While I am often in agreement with the positions taken and arguments made by Ms Caruana Galizia in her column, I must say that the assertion that no discrimination exists in respect of gay persons is not one of these instances. The fact that a heterosexual person is equally prohibited from marrying a person of the same-sex does not mean that no discrimination against gay and lesbian couples exists. The legal comparator of a heterosexual couple, that is a couple of the opposite sex, is a same-sex couple, that is, a lesbian or gay couple. A heterosexual person, because they are heterosexual, can marry the partner of their choice, that is, a member of the opposite sex. A gay, lesbian or bisexual person in a same-sex relationship on the other hand, cannot marry the partner of their choice. The institution of marriage is a heterosexist one, with the exception of those countries that have introduced marriage equality. To claim that gay, lesbian and bisexual people can choose to marry a person of the opposite sex does not imply equality but simply denies the fact that society chooses to validate and recognise heterosexual relationships and in the process discriminate against same-sex couples that wish to get married. It is unlikely that heterosexual people would chose to marry a person of the same sex since their attractions are otherwise inclined. Marriage carries with it a host of rights and obligations which same-sex couples are therefore automatically excluded from. Not only does the Maltese government differentiate between married opposite sex couples and same-sex couples, it also treats more favourably unmarried opposite sex couples to married same-sex couples. A case in point are the ETC Employment Licences Unit guidelines which state the following:

3.4 I am a partner of an EEA/Swiss national in Malta. May I work?

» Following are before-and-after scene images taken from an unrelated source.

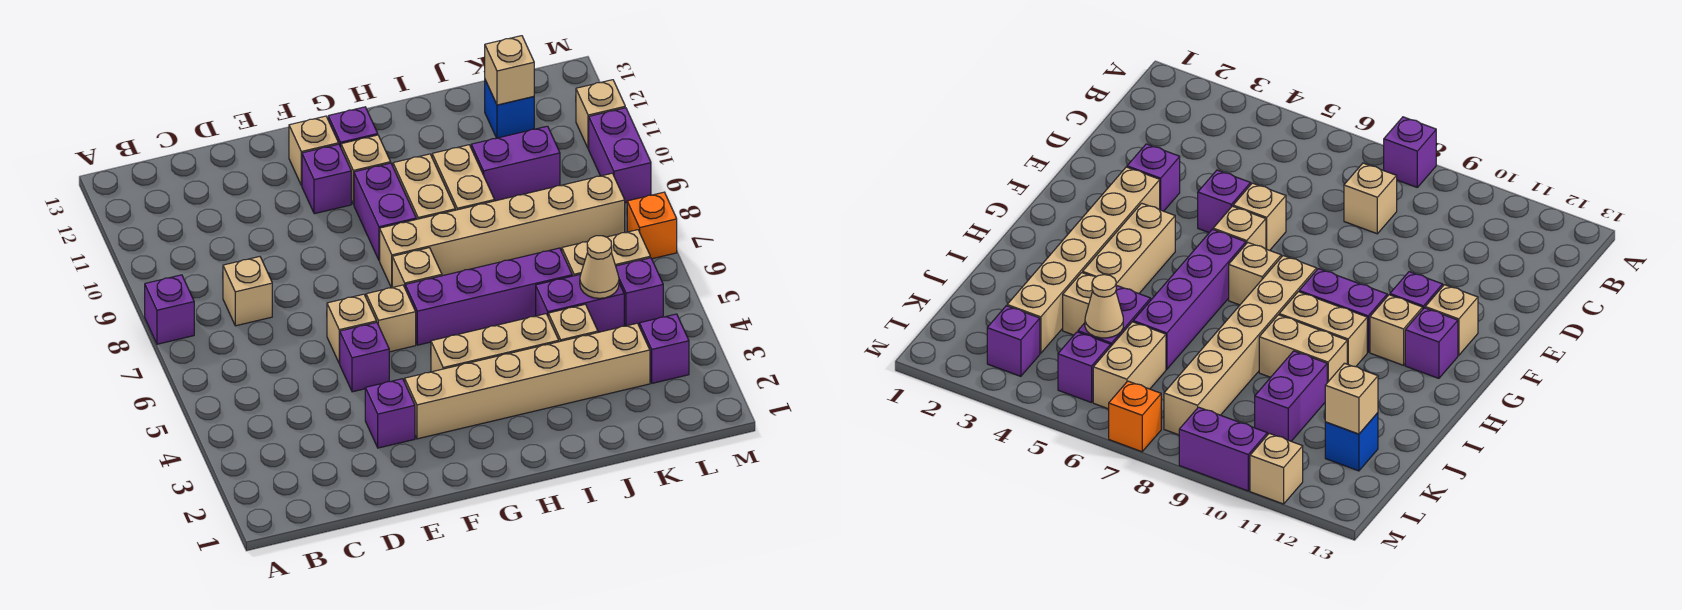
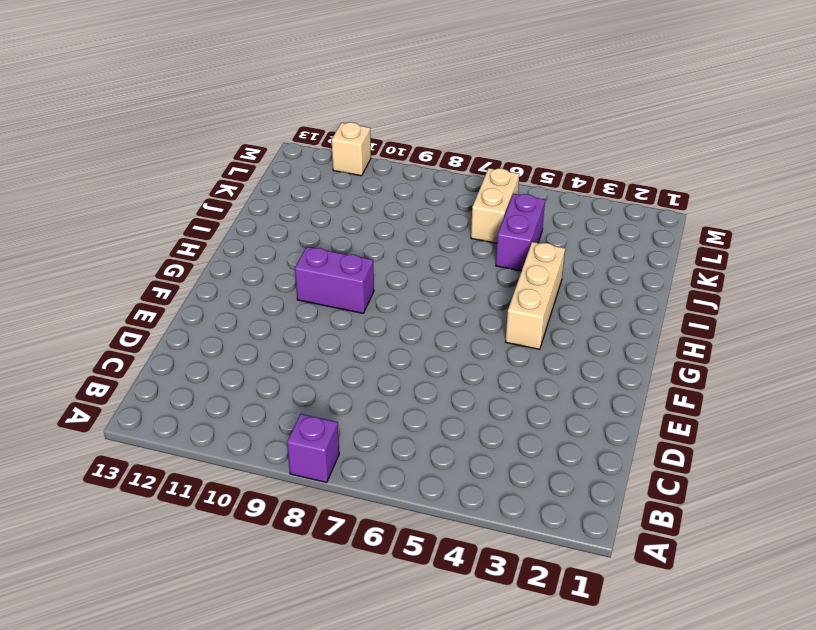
none -> tan brick C8 level 1
none -> purple brick E3 level 1
none -> purple brick E5 level 1
none -> tan brick E6 level 1

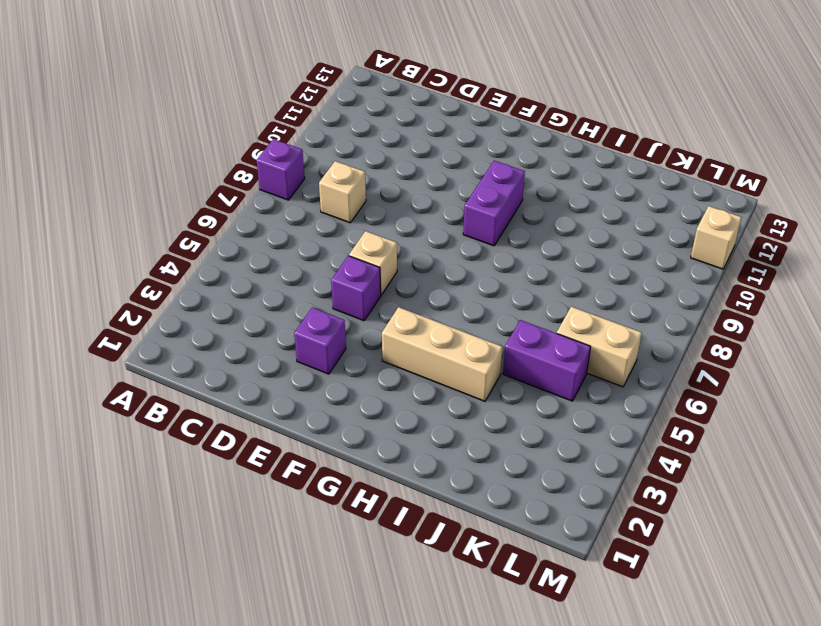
none -> tan brick F3:K3 level 1
none -> tan brick F6 level 1
none -> purple brick F11 level 1
none -> tan brick F12 level 1

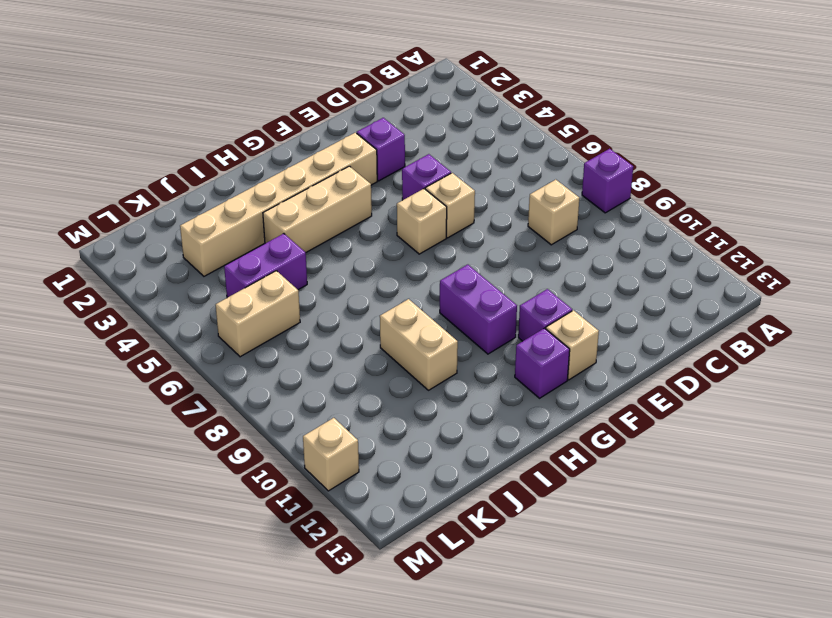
none -> purple brick G6:J6 level 1
none -> tan brick G7 level 1
none -> tan brick G8:L8 level 1
none -> tan brick G11 level 1

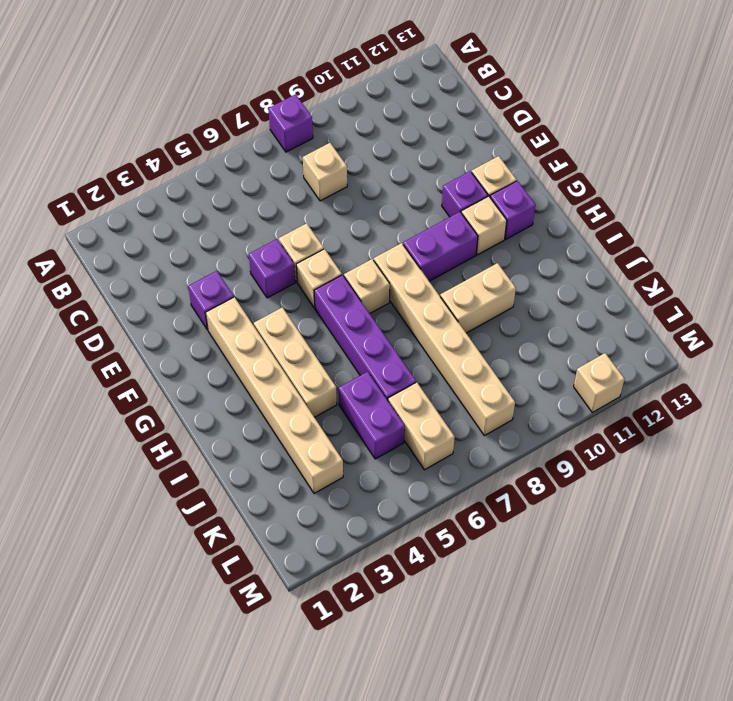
none -> tan brick H9:H10 level 1
none -> tan brick J4 level 1
none -> purple brick J10:K10 level 1
none -> blue brick K12 level 1

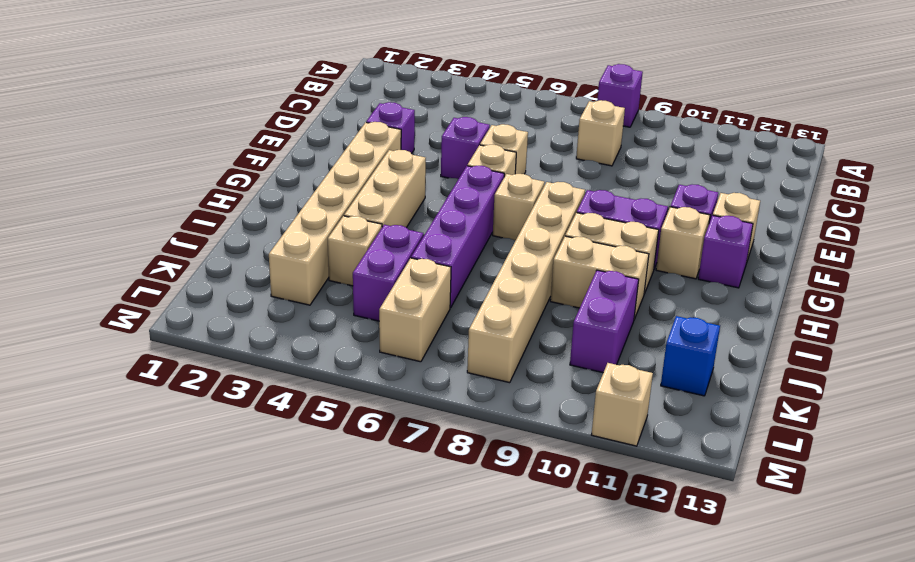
none -> purple brick L3 level 1
none -> purple brick L5 level 1
none -> orange brick M7 level 1
none -> purple brick M9:M10 level 1

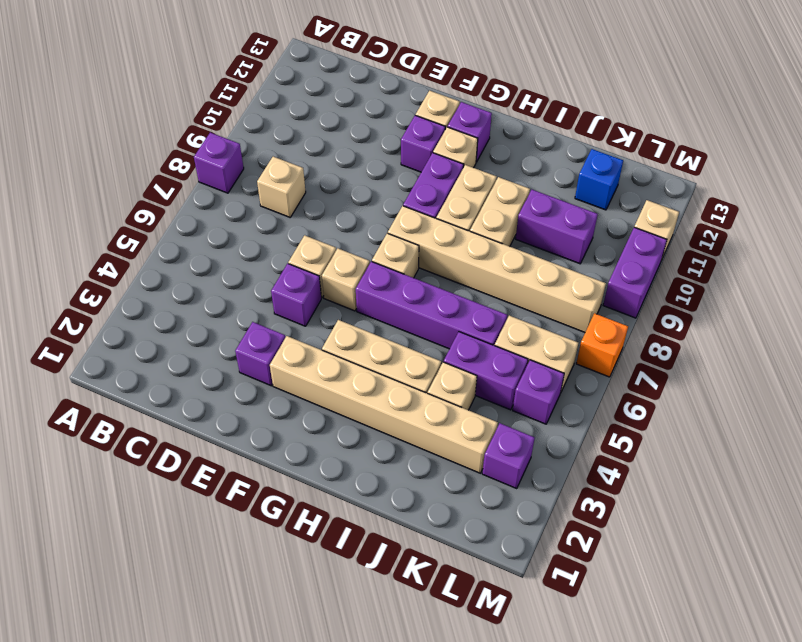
none -> tan cone K5 level 2
none -> tan brick K12 level 2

An application for an Employment Licence for a third country national, bona fide partner of a EEA/Swiss national who lives and works in Malta will be considered positively, provided that a residence card issued by the DCEA stating that the person is in fact "Other Family Member" is presented on application.

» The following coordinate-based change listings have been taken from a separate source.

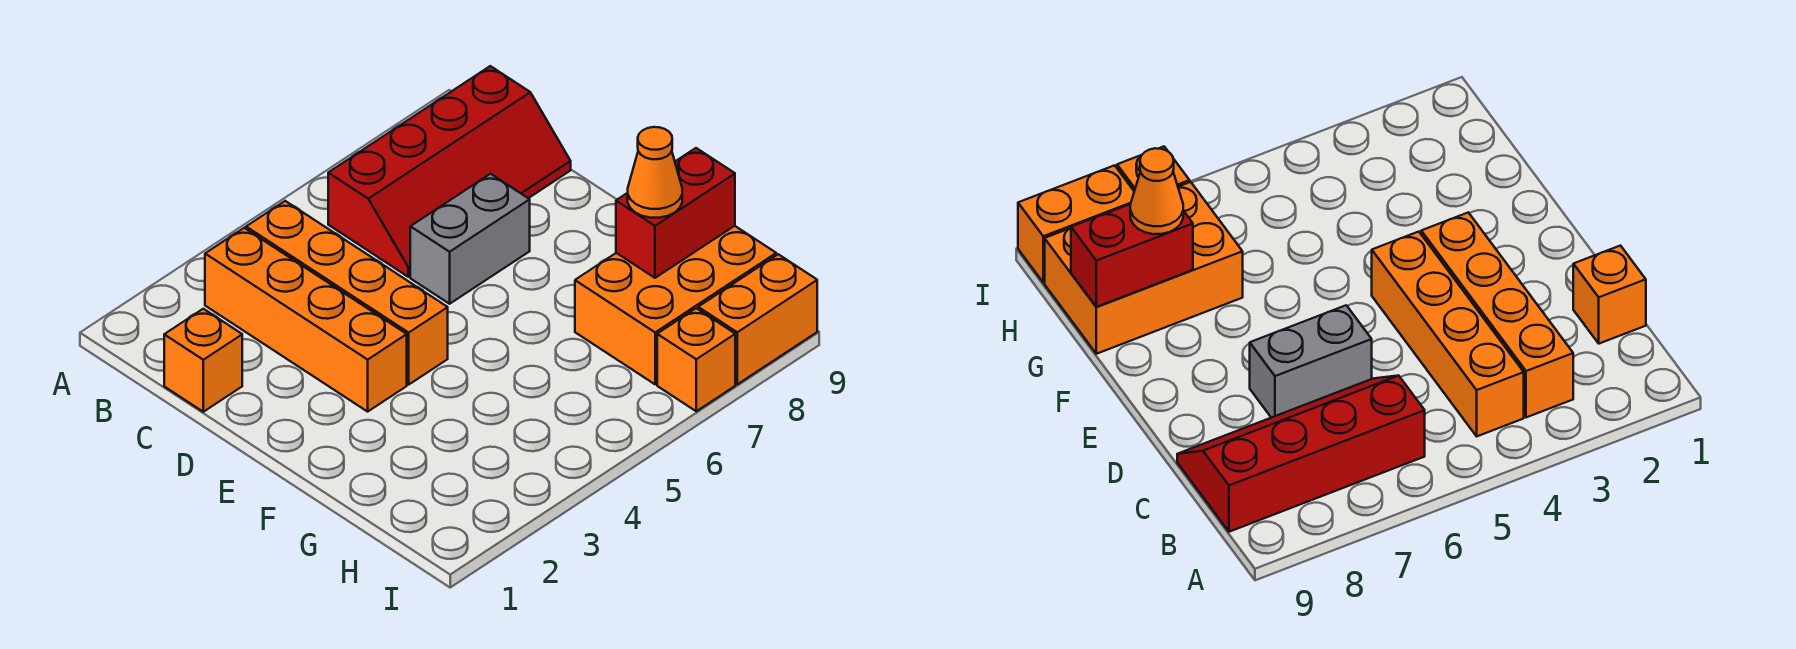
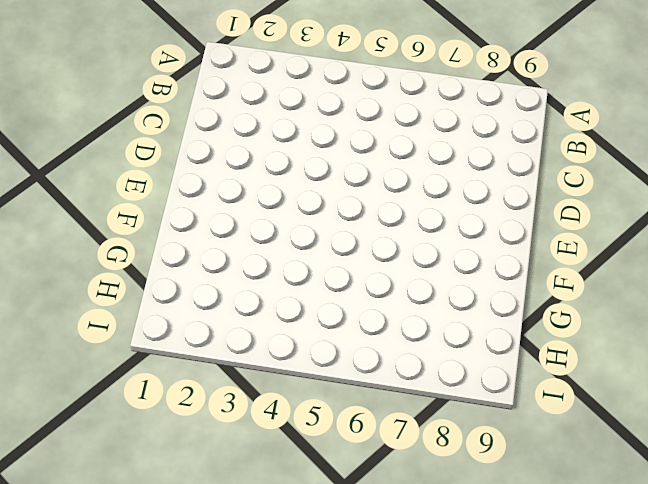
none -> orange brick B3:E3 level 1
none -> orange brick B4:E4 level 1

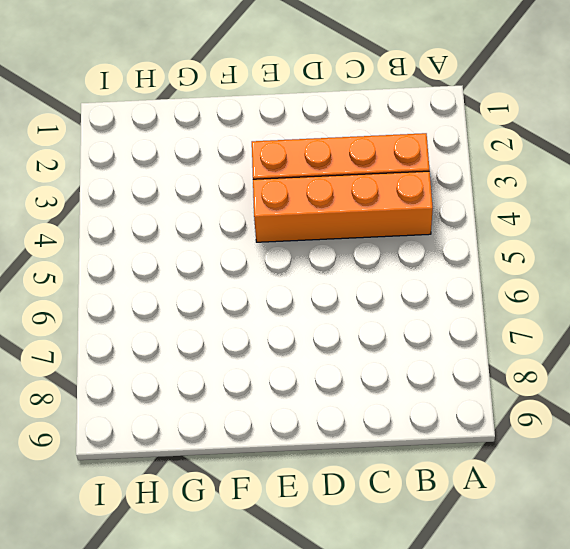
none -> red slope B6:C9 level 1 top B
none -> orange brick C1 level 1

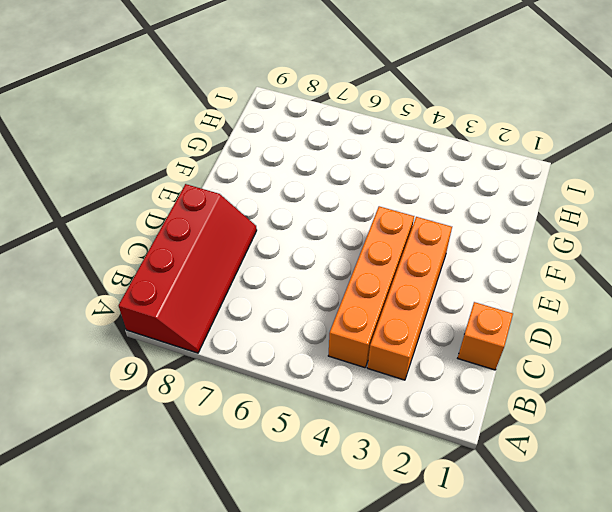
red slope A8:D9 level 1 top 9 -> red slope B6:C9 level 1 top B
none -> grey brick D6:D7 level 1
none -> orange brick G7:H9 level 1

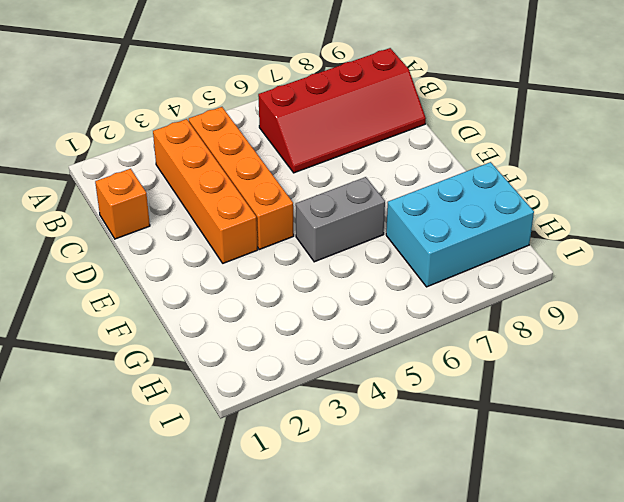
grey brick F5:F6 level 1 -> grey brick D6:D7 level 1
cyan brick G7:H9 level 1 -> orange brick G7:H9 level 1
none -> orange brick I7 level 1
none -> orange brick I8:I9 level 1

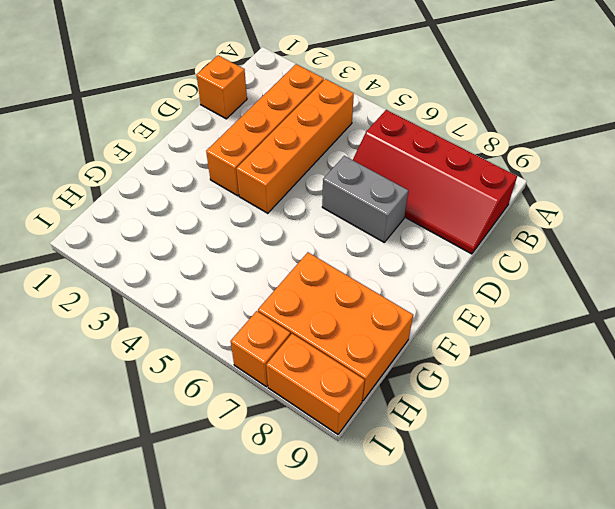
none -> red brick G8:G9 level 2
none -> orange cone G8 level 3

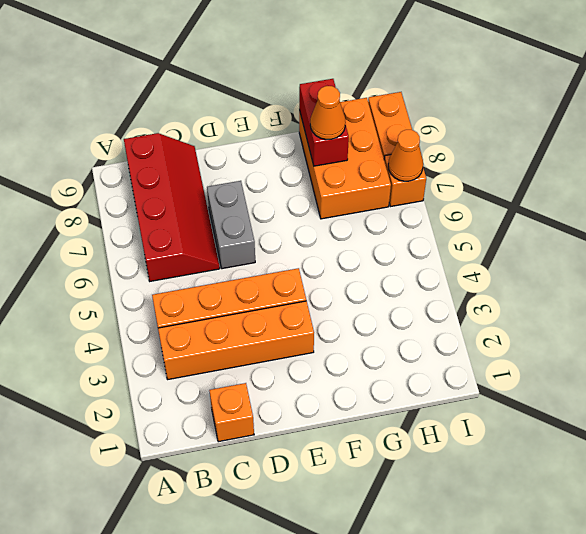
orange cone I7 level 2 -> none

3.5 I am a same-sex spouse of an EEA/Swiss national in Malta. May I work?

Applications will be considered from a labour market perspective only.

There are a number of reasons why same-sex couples do not take cases to the European Court of Human Rights. One is that there is no universally recognised right to marriage equality for same-sex couples. Another is that this is a lengthy and costly process that involves exhausting all local remedies first before proceeding to the European Court. It is often simpler for couples with such means to simply leave the island for countries that provide them with such recognition. This apart from the fact that it would mean making one's private life very public. With respect to the European Court of Justice, the kinds of cases that can be brought forward are limited since Family Law does not fall under the competence of the European Union but is a matter reserved to each member State.

Claiming equal rights is not the same as shoving ones sex life into other people's faces. Heterosexual couples do not think twice about wearing a wedding ring, talking about their husbands and wives and celebrating their wedding anniversaries. All of these could equally be classified as shoving one's sex life into other people's faces. Often, 'choosing a quiet life' implies staying in the closet and hiding one's meaningful and long-term relationships from colleagues, friends or family. I am somewhat perplexed how a columnist who has often stated her acceptance of the LGBT community can refuse to acknowledge the discrimination that LGBT couples and their families encounter due to lack of recognition of their relationships.